Faber-Langendoen K
Center for Biomedical Ethics, University of Minnesota, Minneapolis.
Chest. 1994 Sep;106(3):880-8. doi: 10.1378/chest.106.3.880.
Despite mechanical ventilation's widespread use, there is scant literature to guide the management of patients receiving mechanical ventilatory assistance who are foregoing life-sustaining treatment. This survey was conducted to characterize physician treatment of such patients.
Surveys were mailed to 513 randomly selected critical care physicians and returned by 308 (60 percent); 273 respondents were involved in ventilator management; all others were excluded.
Forty percent of respondents were internists, 28 percent were surgeons, 16 percent were pediatricians, and 11 percent were anesthesiologists; 85 percent of physicians were board eligible/certified in a critical care subspecialty.

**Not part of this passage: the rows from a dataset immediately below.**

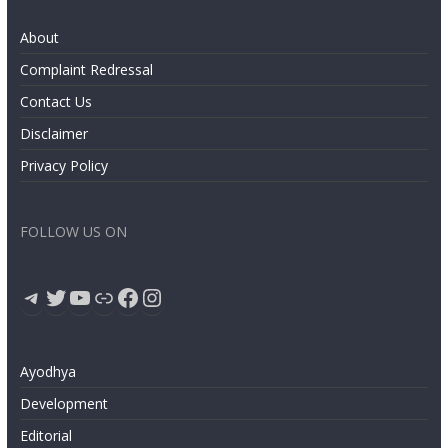
About
Complaint Redressal
Contact Us
Disclaimer
Privacy Policy
FOLLOW US ON
Telegram
Twitter
YouTube
Link
Facebook
Instagram
Ayodhya
Development
Editorial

Fifteen percent of respondents almost never withdrew ventilators from dying patients foregoing life-sustaining treatment; 37 percent did so less than half the time. Twenty-six percent of physicians believed there was a moral difference between withholding and withdrawing ventilators. Of physicians who withdrew ventilators, 33 percent preferred terminal weaning, 13 percent preferred extubation, and the remainder used both methods. Reasons for preferring extubation included the directness of the action (72 percent), family perceptions (34 percent), and patient comfort (34 percent). Reasons for preferring terminal weaning included patient comfort (65 percent), family perceptions (63 percent), and the belief that terminal weaning was less active (49 percent). Morphine and benzodiazepines were used frequently by 74 percent (morphine) and 53 percent (benzodiazepines) of physicians when withdrawing ventilators; 6 percent used paralytics at least occasionally.

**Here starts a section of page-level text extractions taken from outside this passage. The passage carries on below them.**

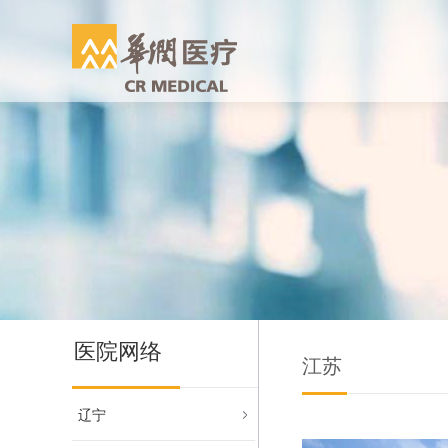
医院网络
江苏
辽宁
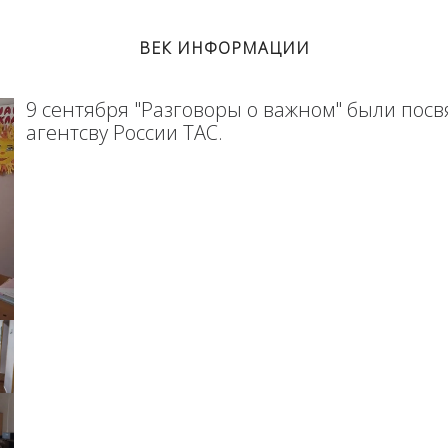
ВЕК ИНФОРМАЦИИ
9 сентября "Разговоры о важном" были по
агентсву России ТАС.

There is significant variation in the care of dying patients receiving mechanical ventilatory assistance, with 15 percent of respondents almost never withdrawing ventilators from such patients. Two very different methods of ventilator withdrawal each have advocates, yet rationales of patient comfort and family perceptions are matters of individual experience, absent published studies. The occasional use of paralytics during ventilator withdrawal raises concern about current practice.
尽管机械通气已广泛应用,但关于接受机械通气辅助且放弃生命维持治疗患者的管理,相关文献却很少。本次调查旨在描述医生对这类患者的治疗情况。
向513名随机选取的重症监护医生邮寄调查问卷,308人(60%)回复;273名受访者参与了呼吸机管理;其他所有人被排除。
40%的受访者是内科医生,28%是外科医生,16%是儿科医生,11%是麻醉医生;85%的医生具备重症监护亚专业的资格认证。
15%的受访者几乎从不为放弃生命维持治疗的濒死患者撤掉呼吸机;37%的受访者这样做的时间不到一半。26%的医生认为在停止使用呼吸机和撤掉呼吸机之间存在道德差异。在撤掉呼吸机的医生中,33%倾向于终末撤机法,13%倾向于拔管,其余则同时使用两种方法。倾向于拔管的原因包括操作直接(72%)、家属看法(34%)和患者舒适度(34%)。倾向于终末撤机法的原因包括患者舒适度(65%)、家属看法(63%)以及认为终末撤机法不那么积极主动(49%)。74%(吗啡)和53%(苯二氮䓬类药物)的医生在撤掉呼吸机时经常使用吗啡和苯二氮䓬类药物;6%的医生至少偶尔使用麻痹性药物。
接受机械通气辅助的濒死患者的护理存在显著差异,15%的受访者几乎从不为这类患者撤掉呼吸机。两种截然不同的撤机方法都有支持者,但患者舒适度和家属看法的理论依据是个人经验问题,缺乏已发表的研究。撤机过程中偶尔使用麻痹性药物引发了对当前做法的担忧。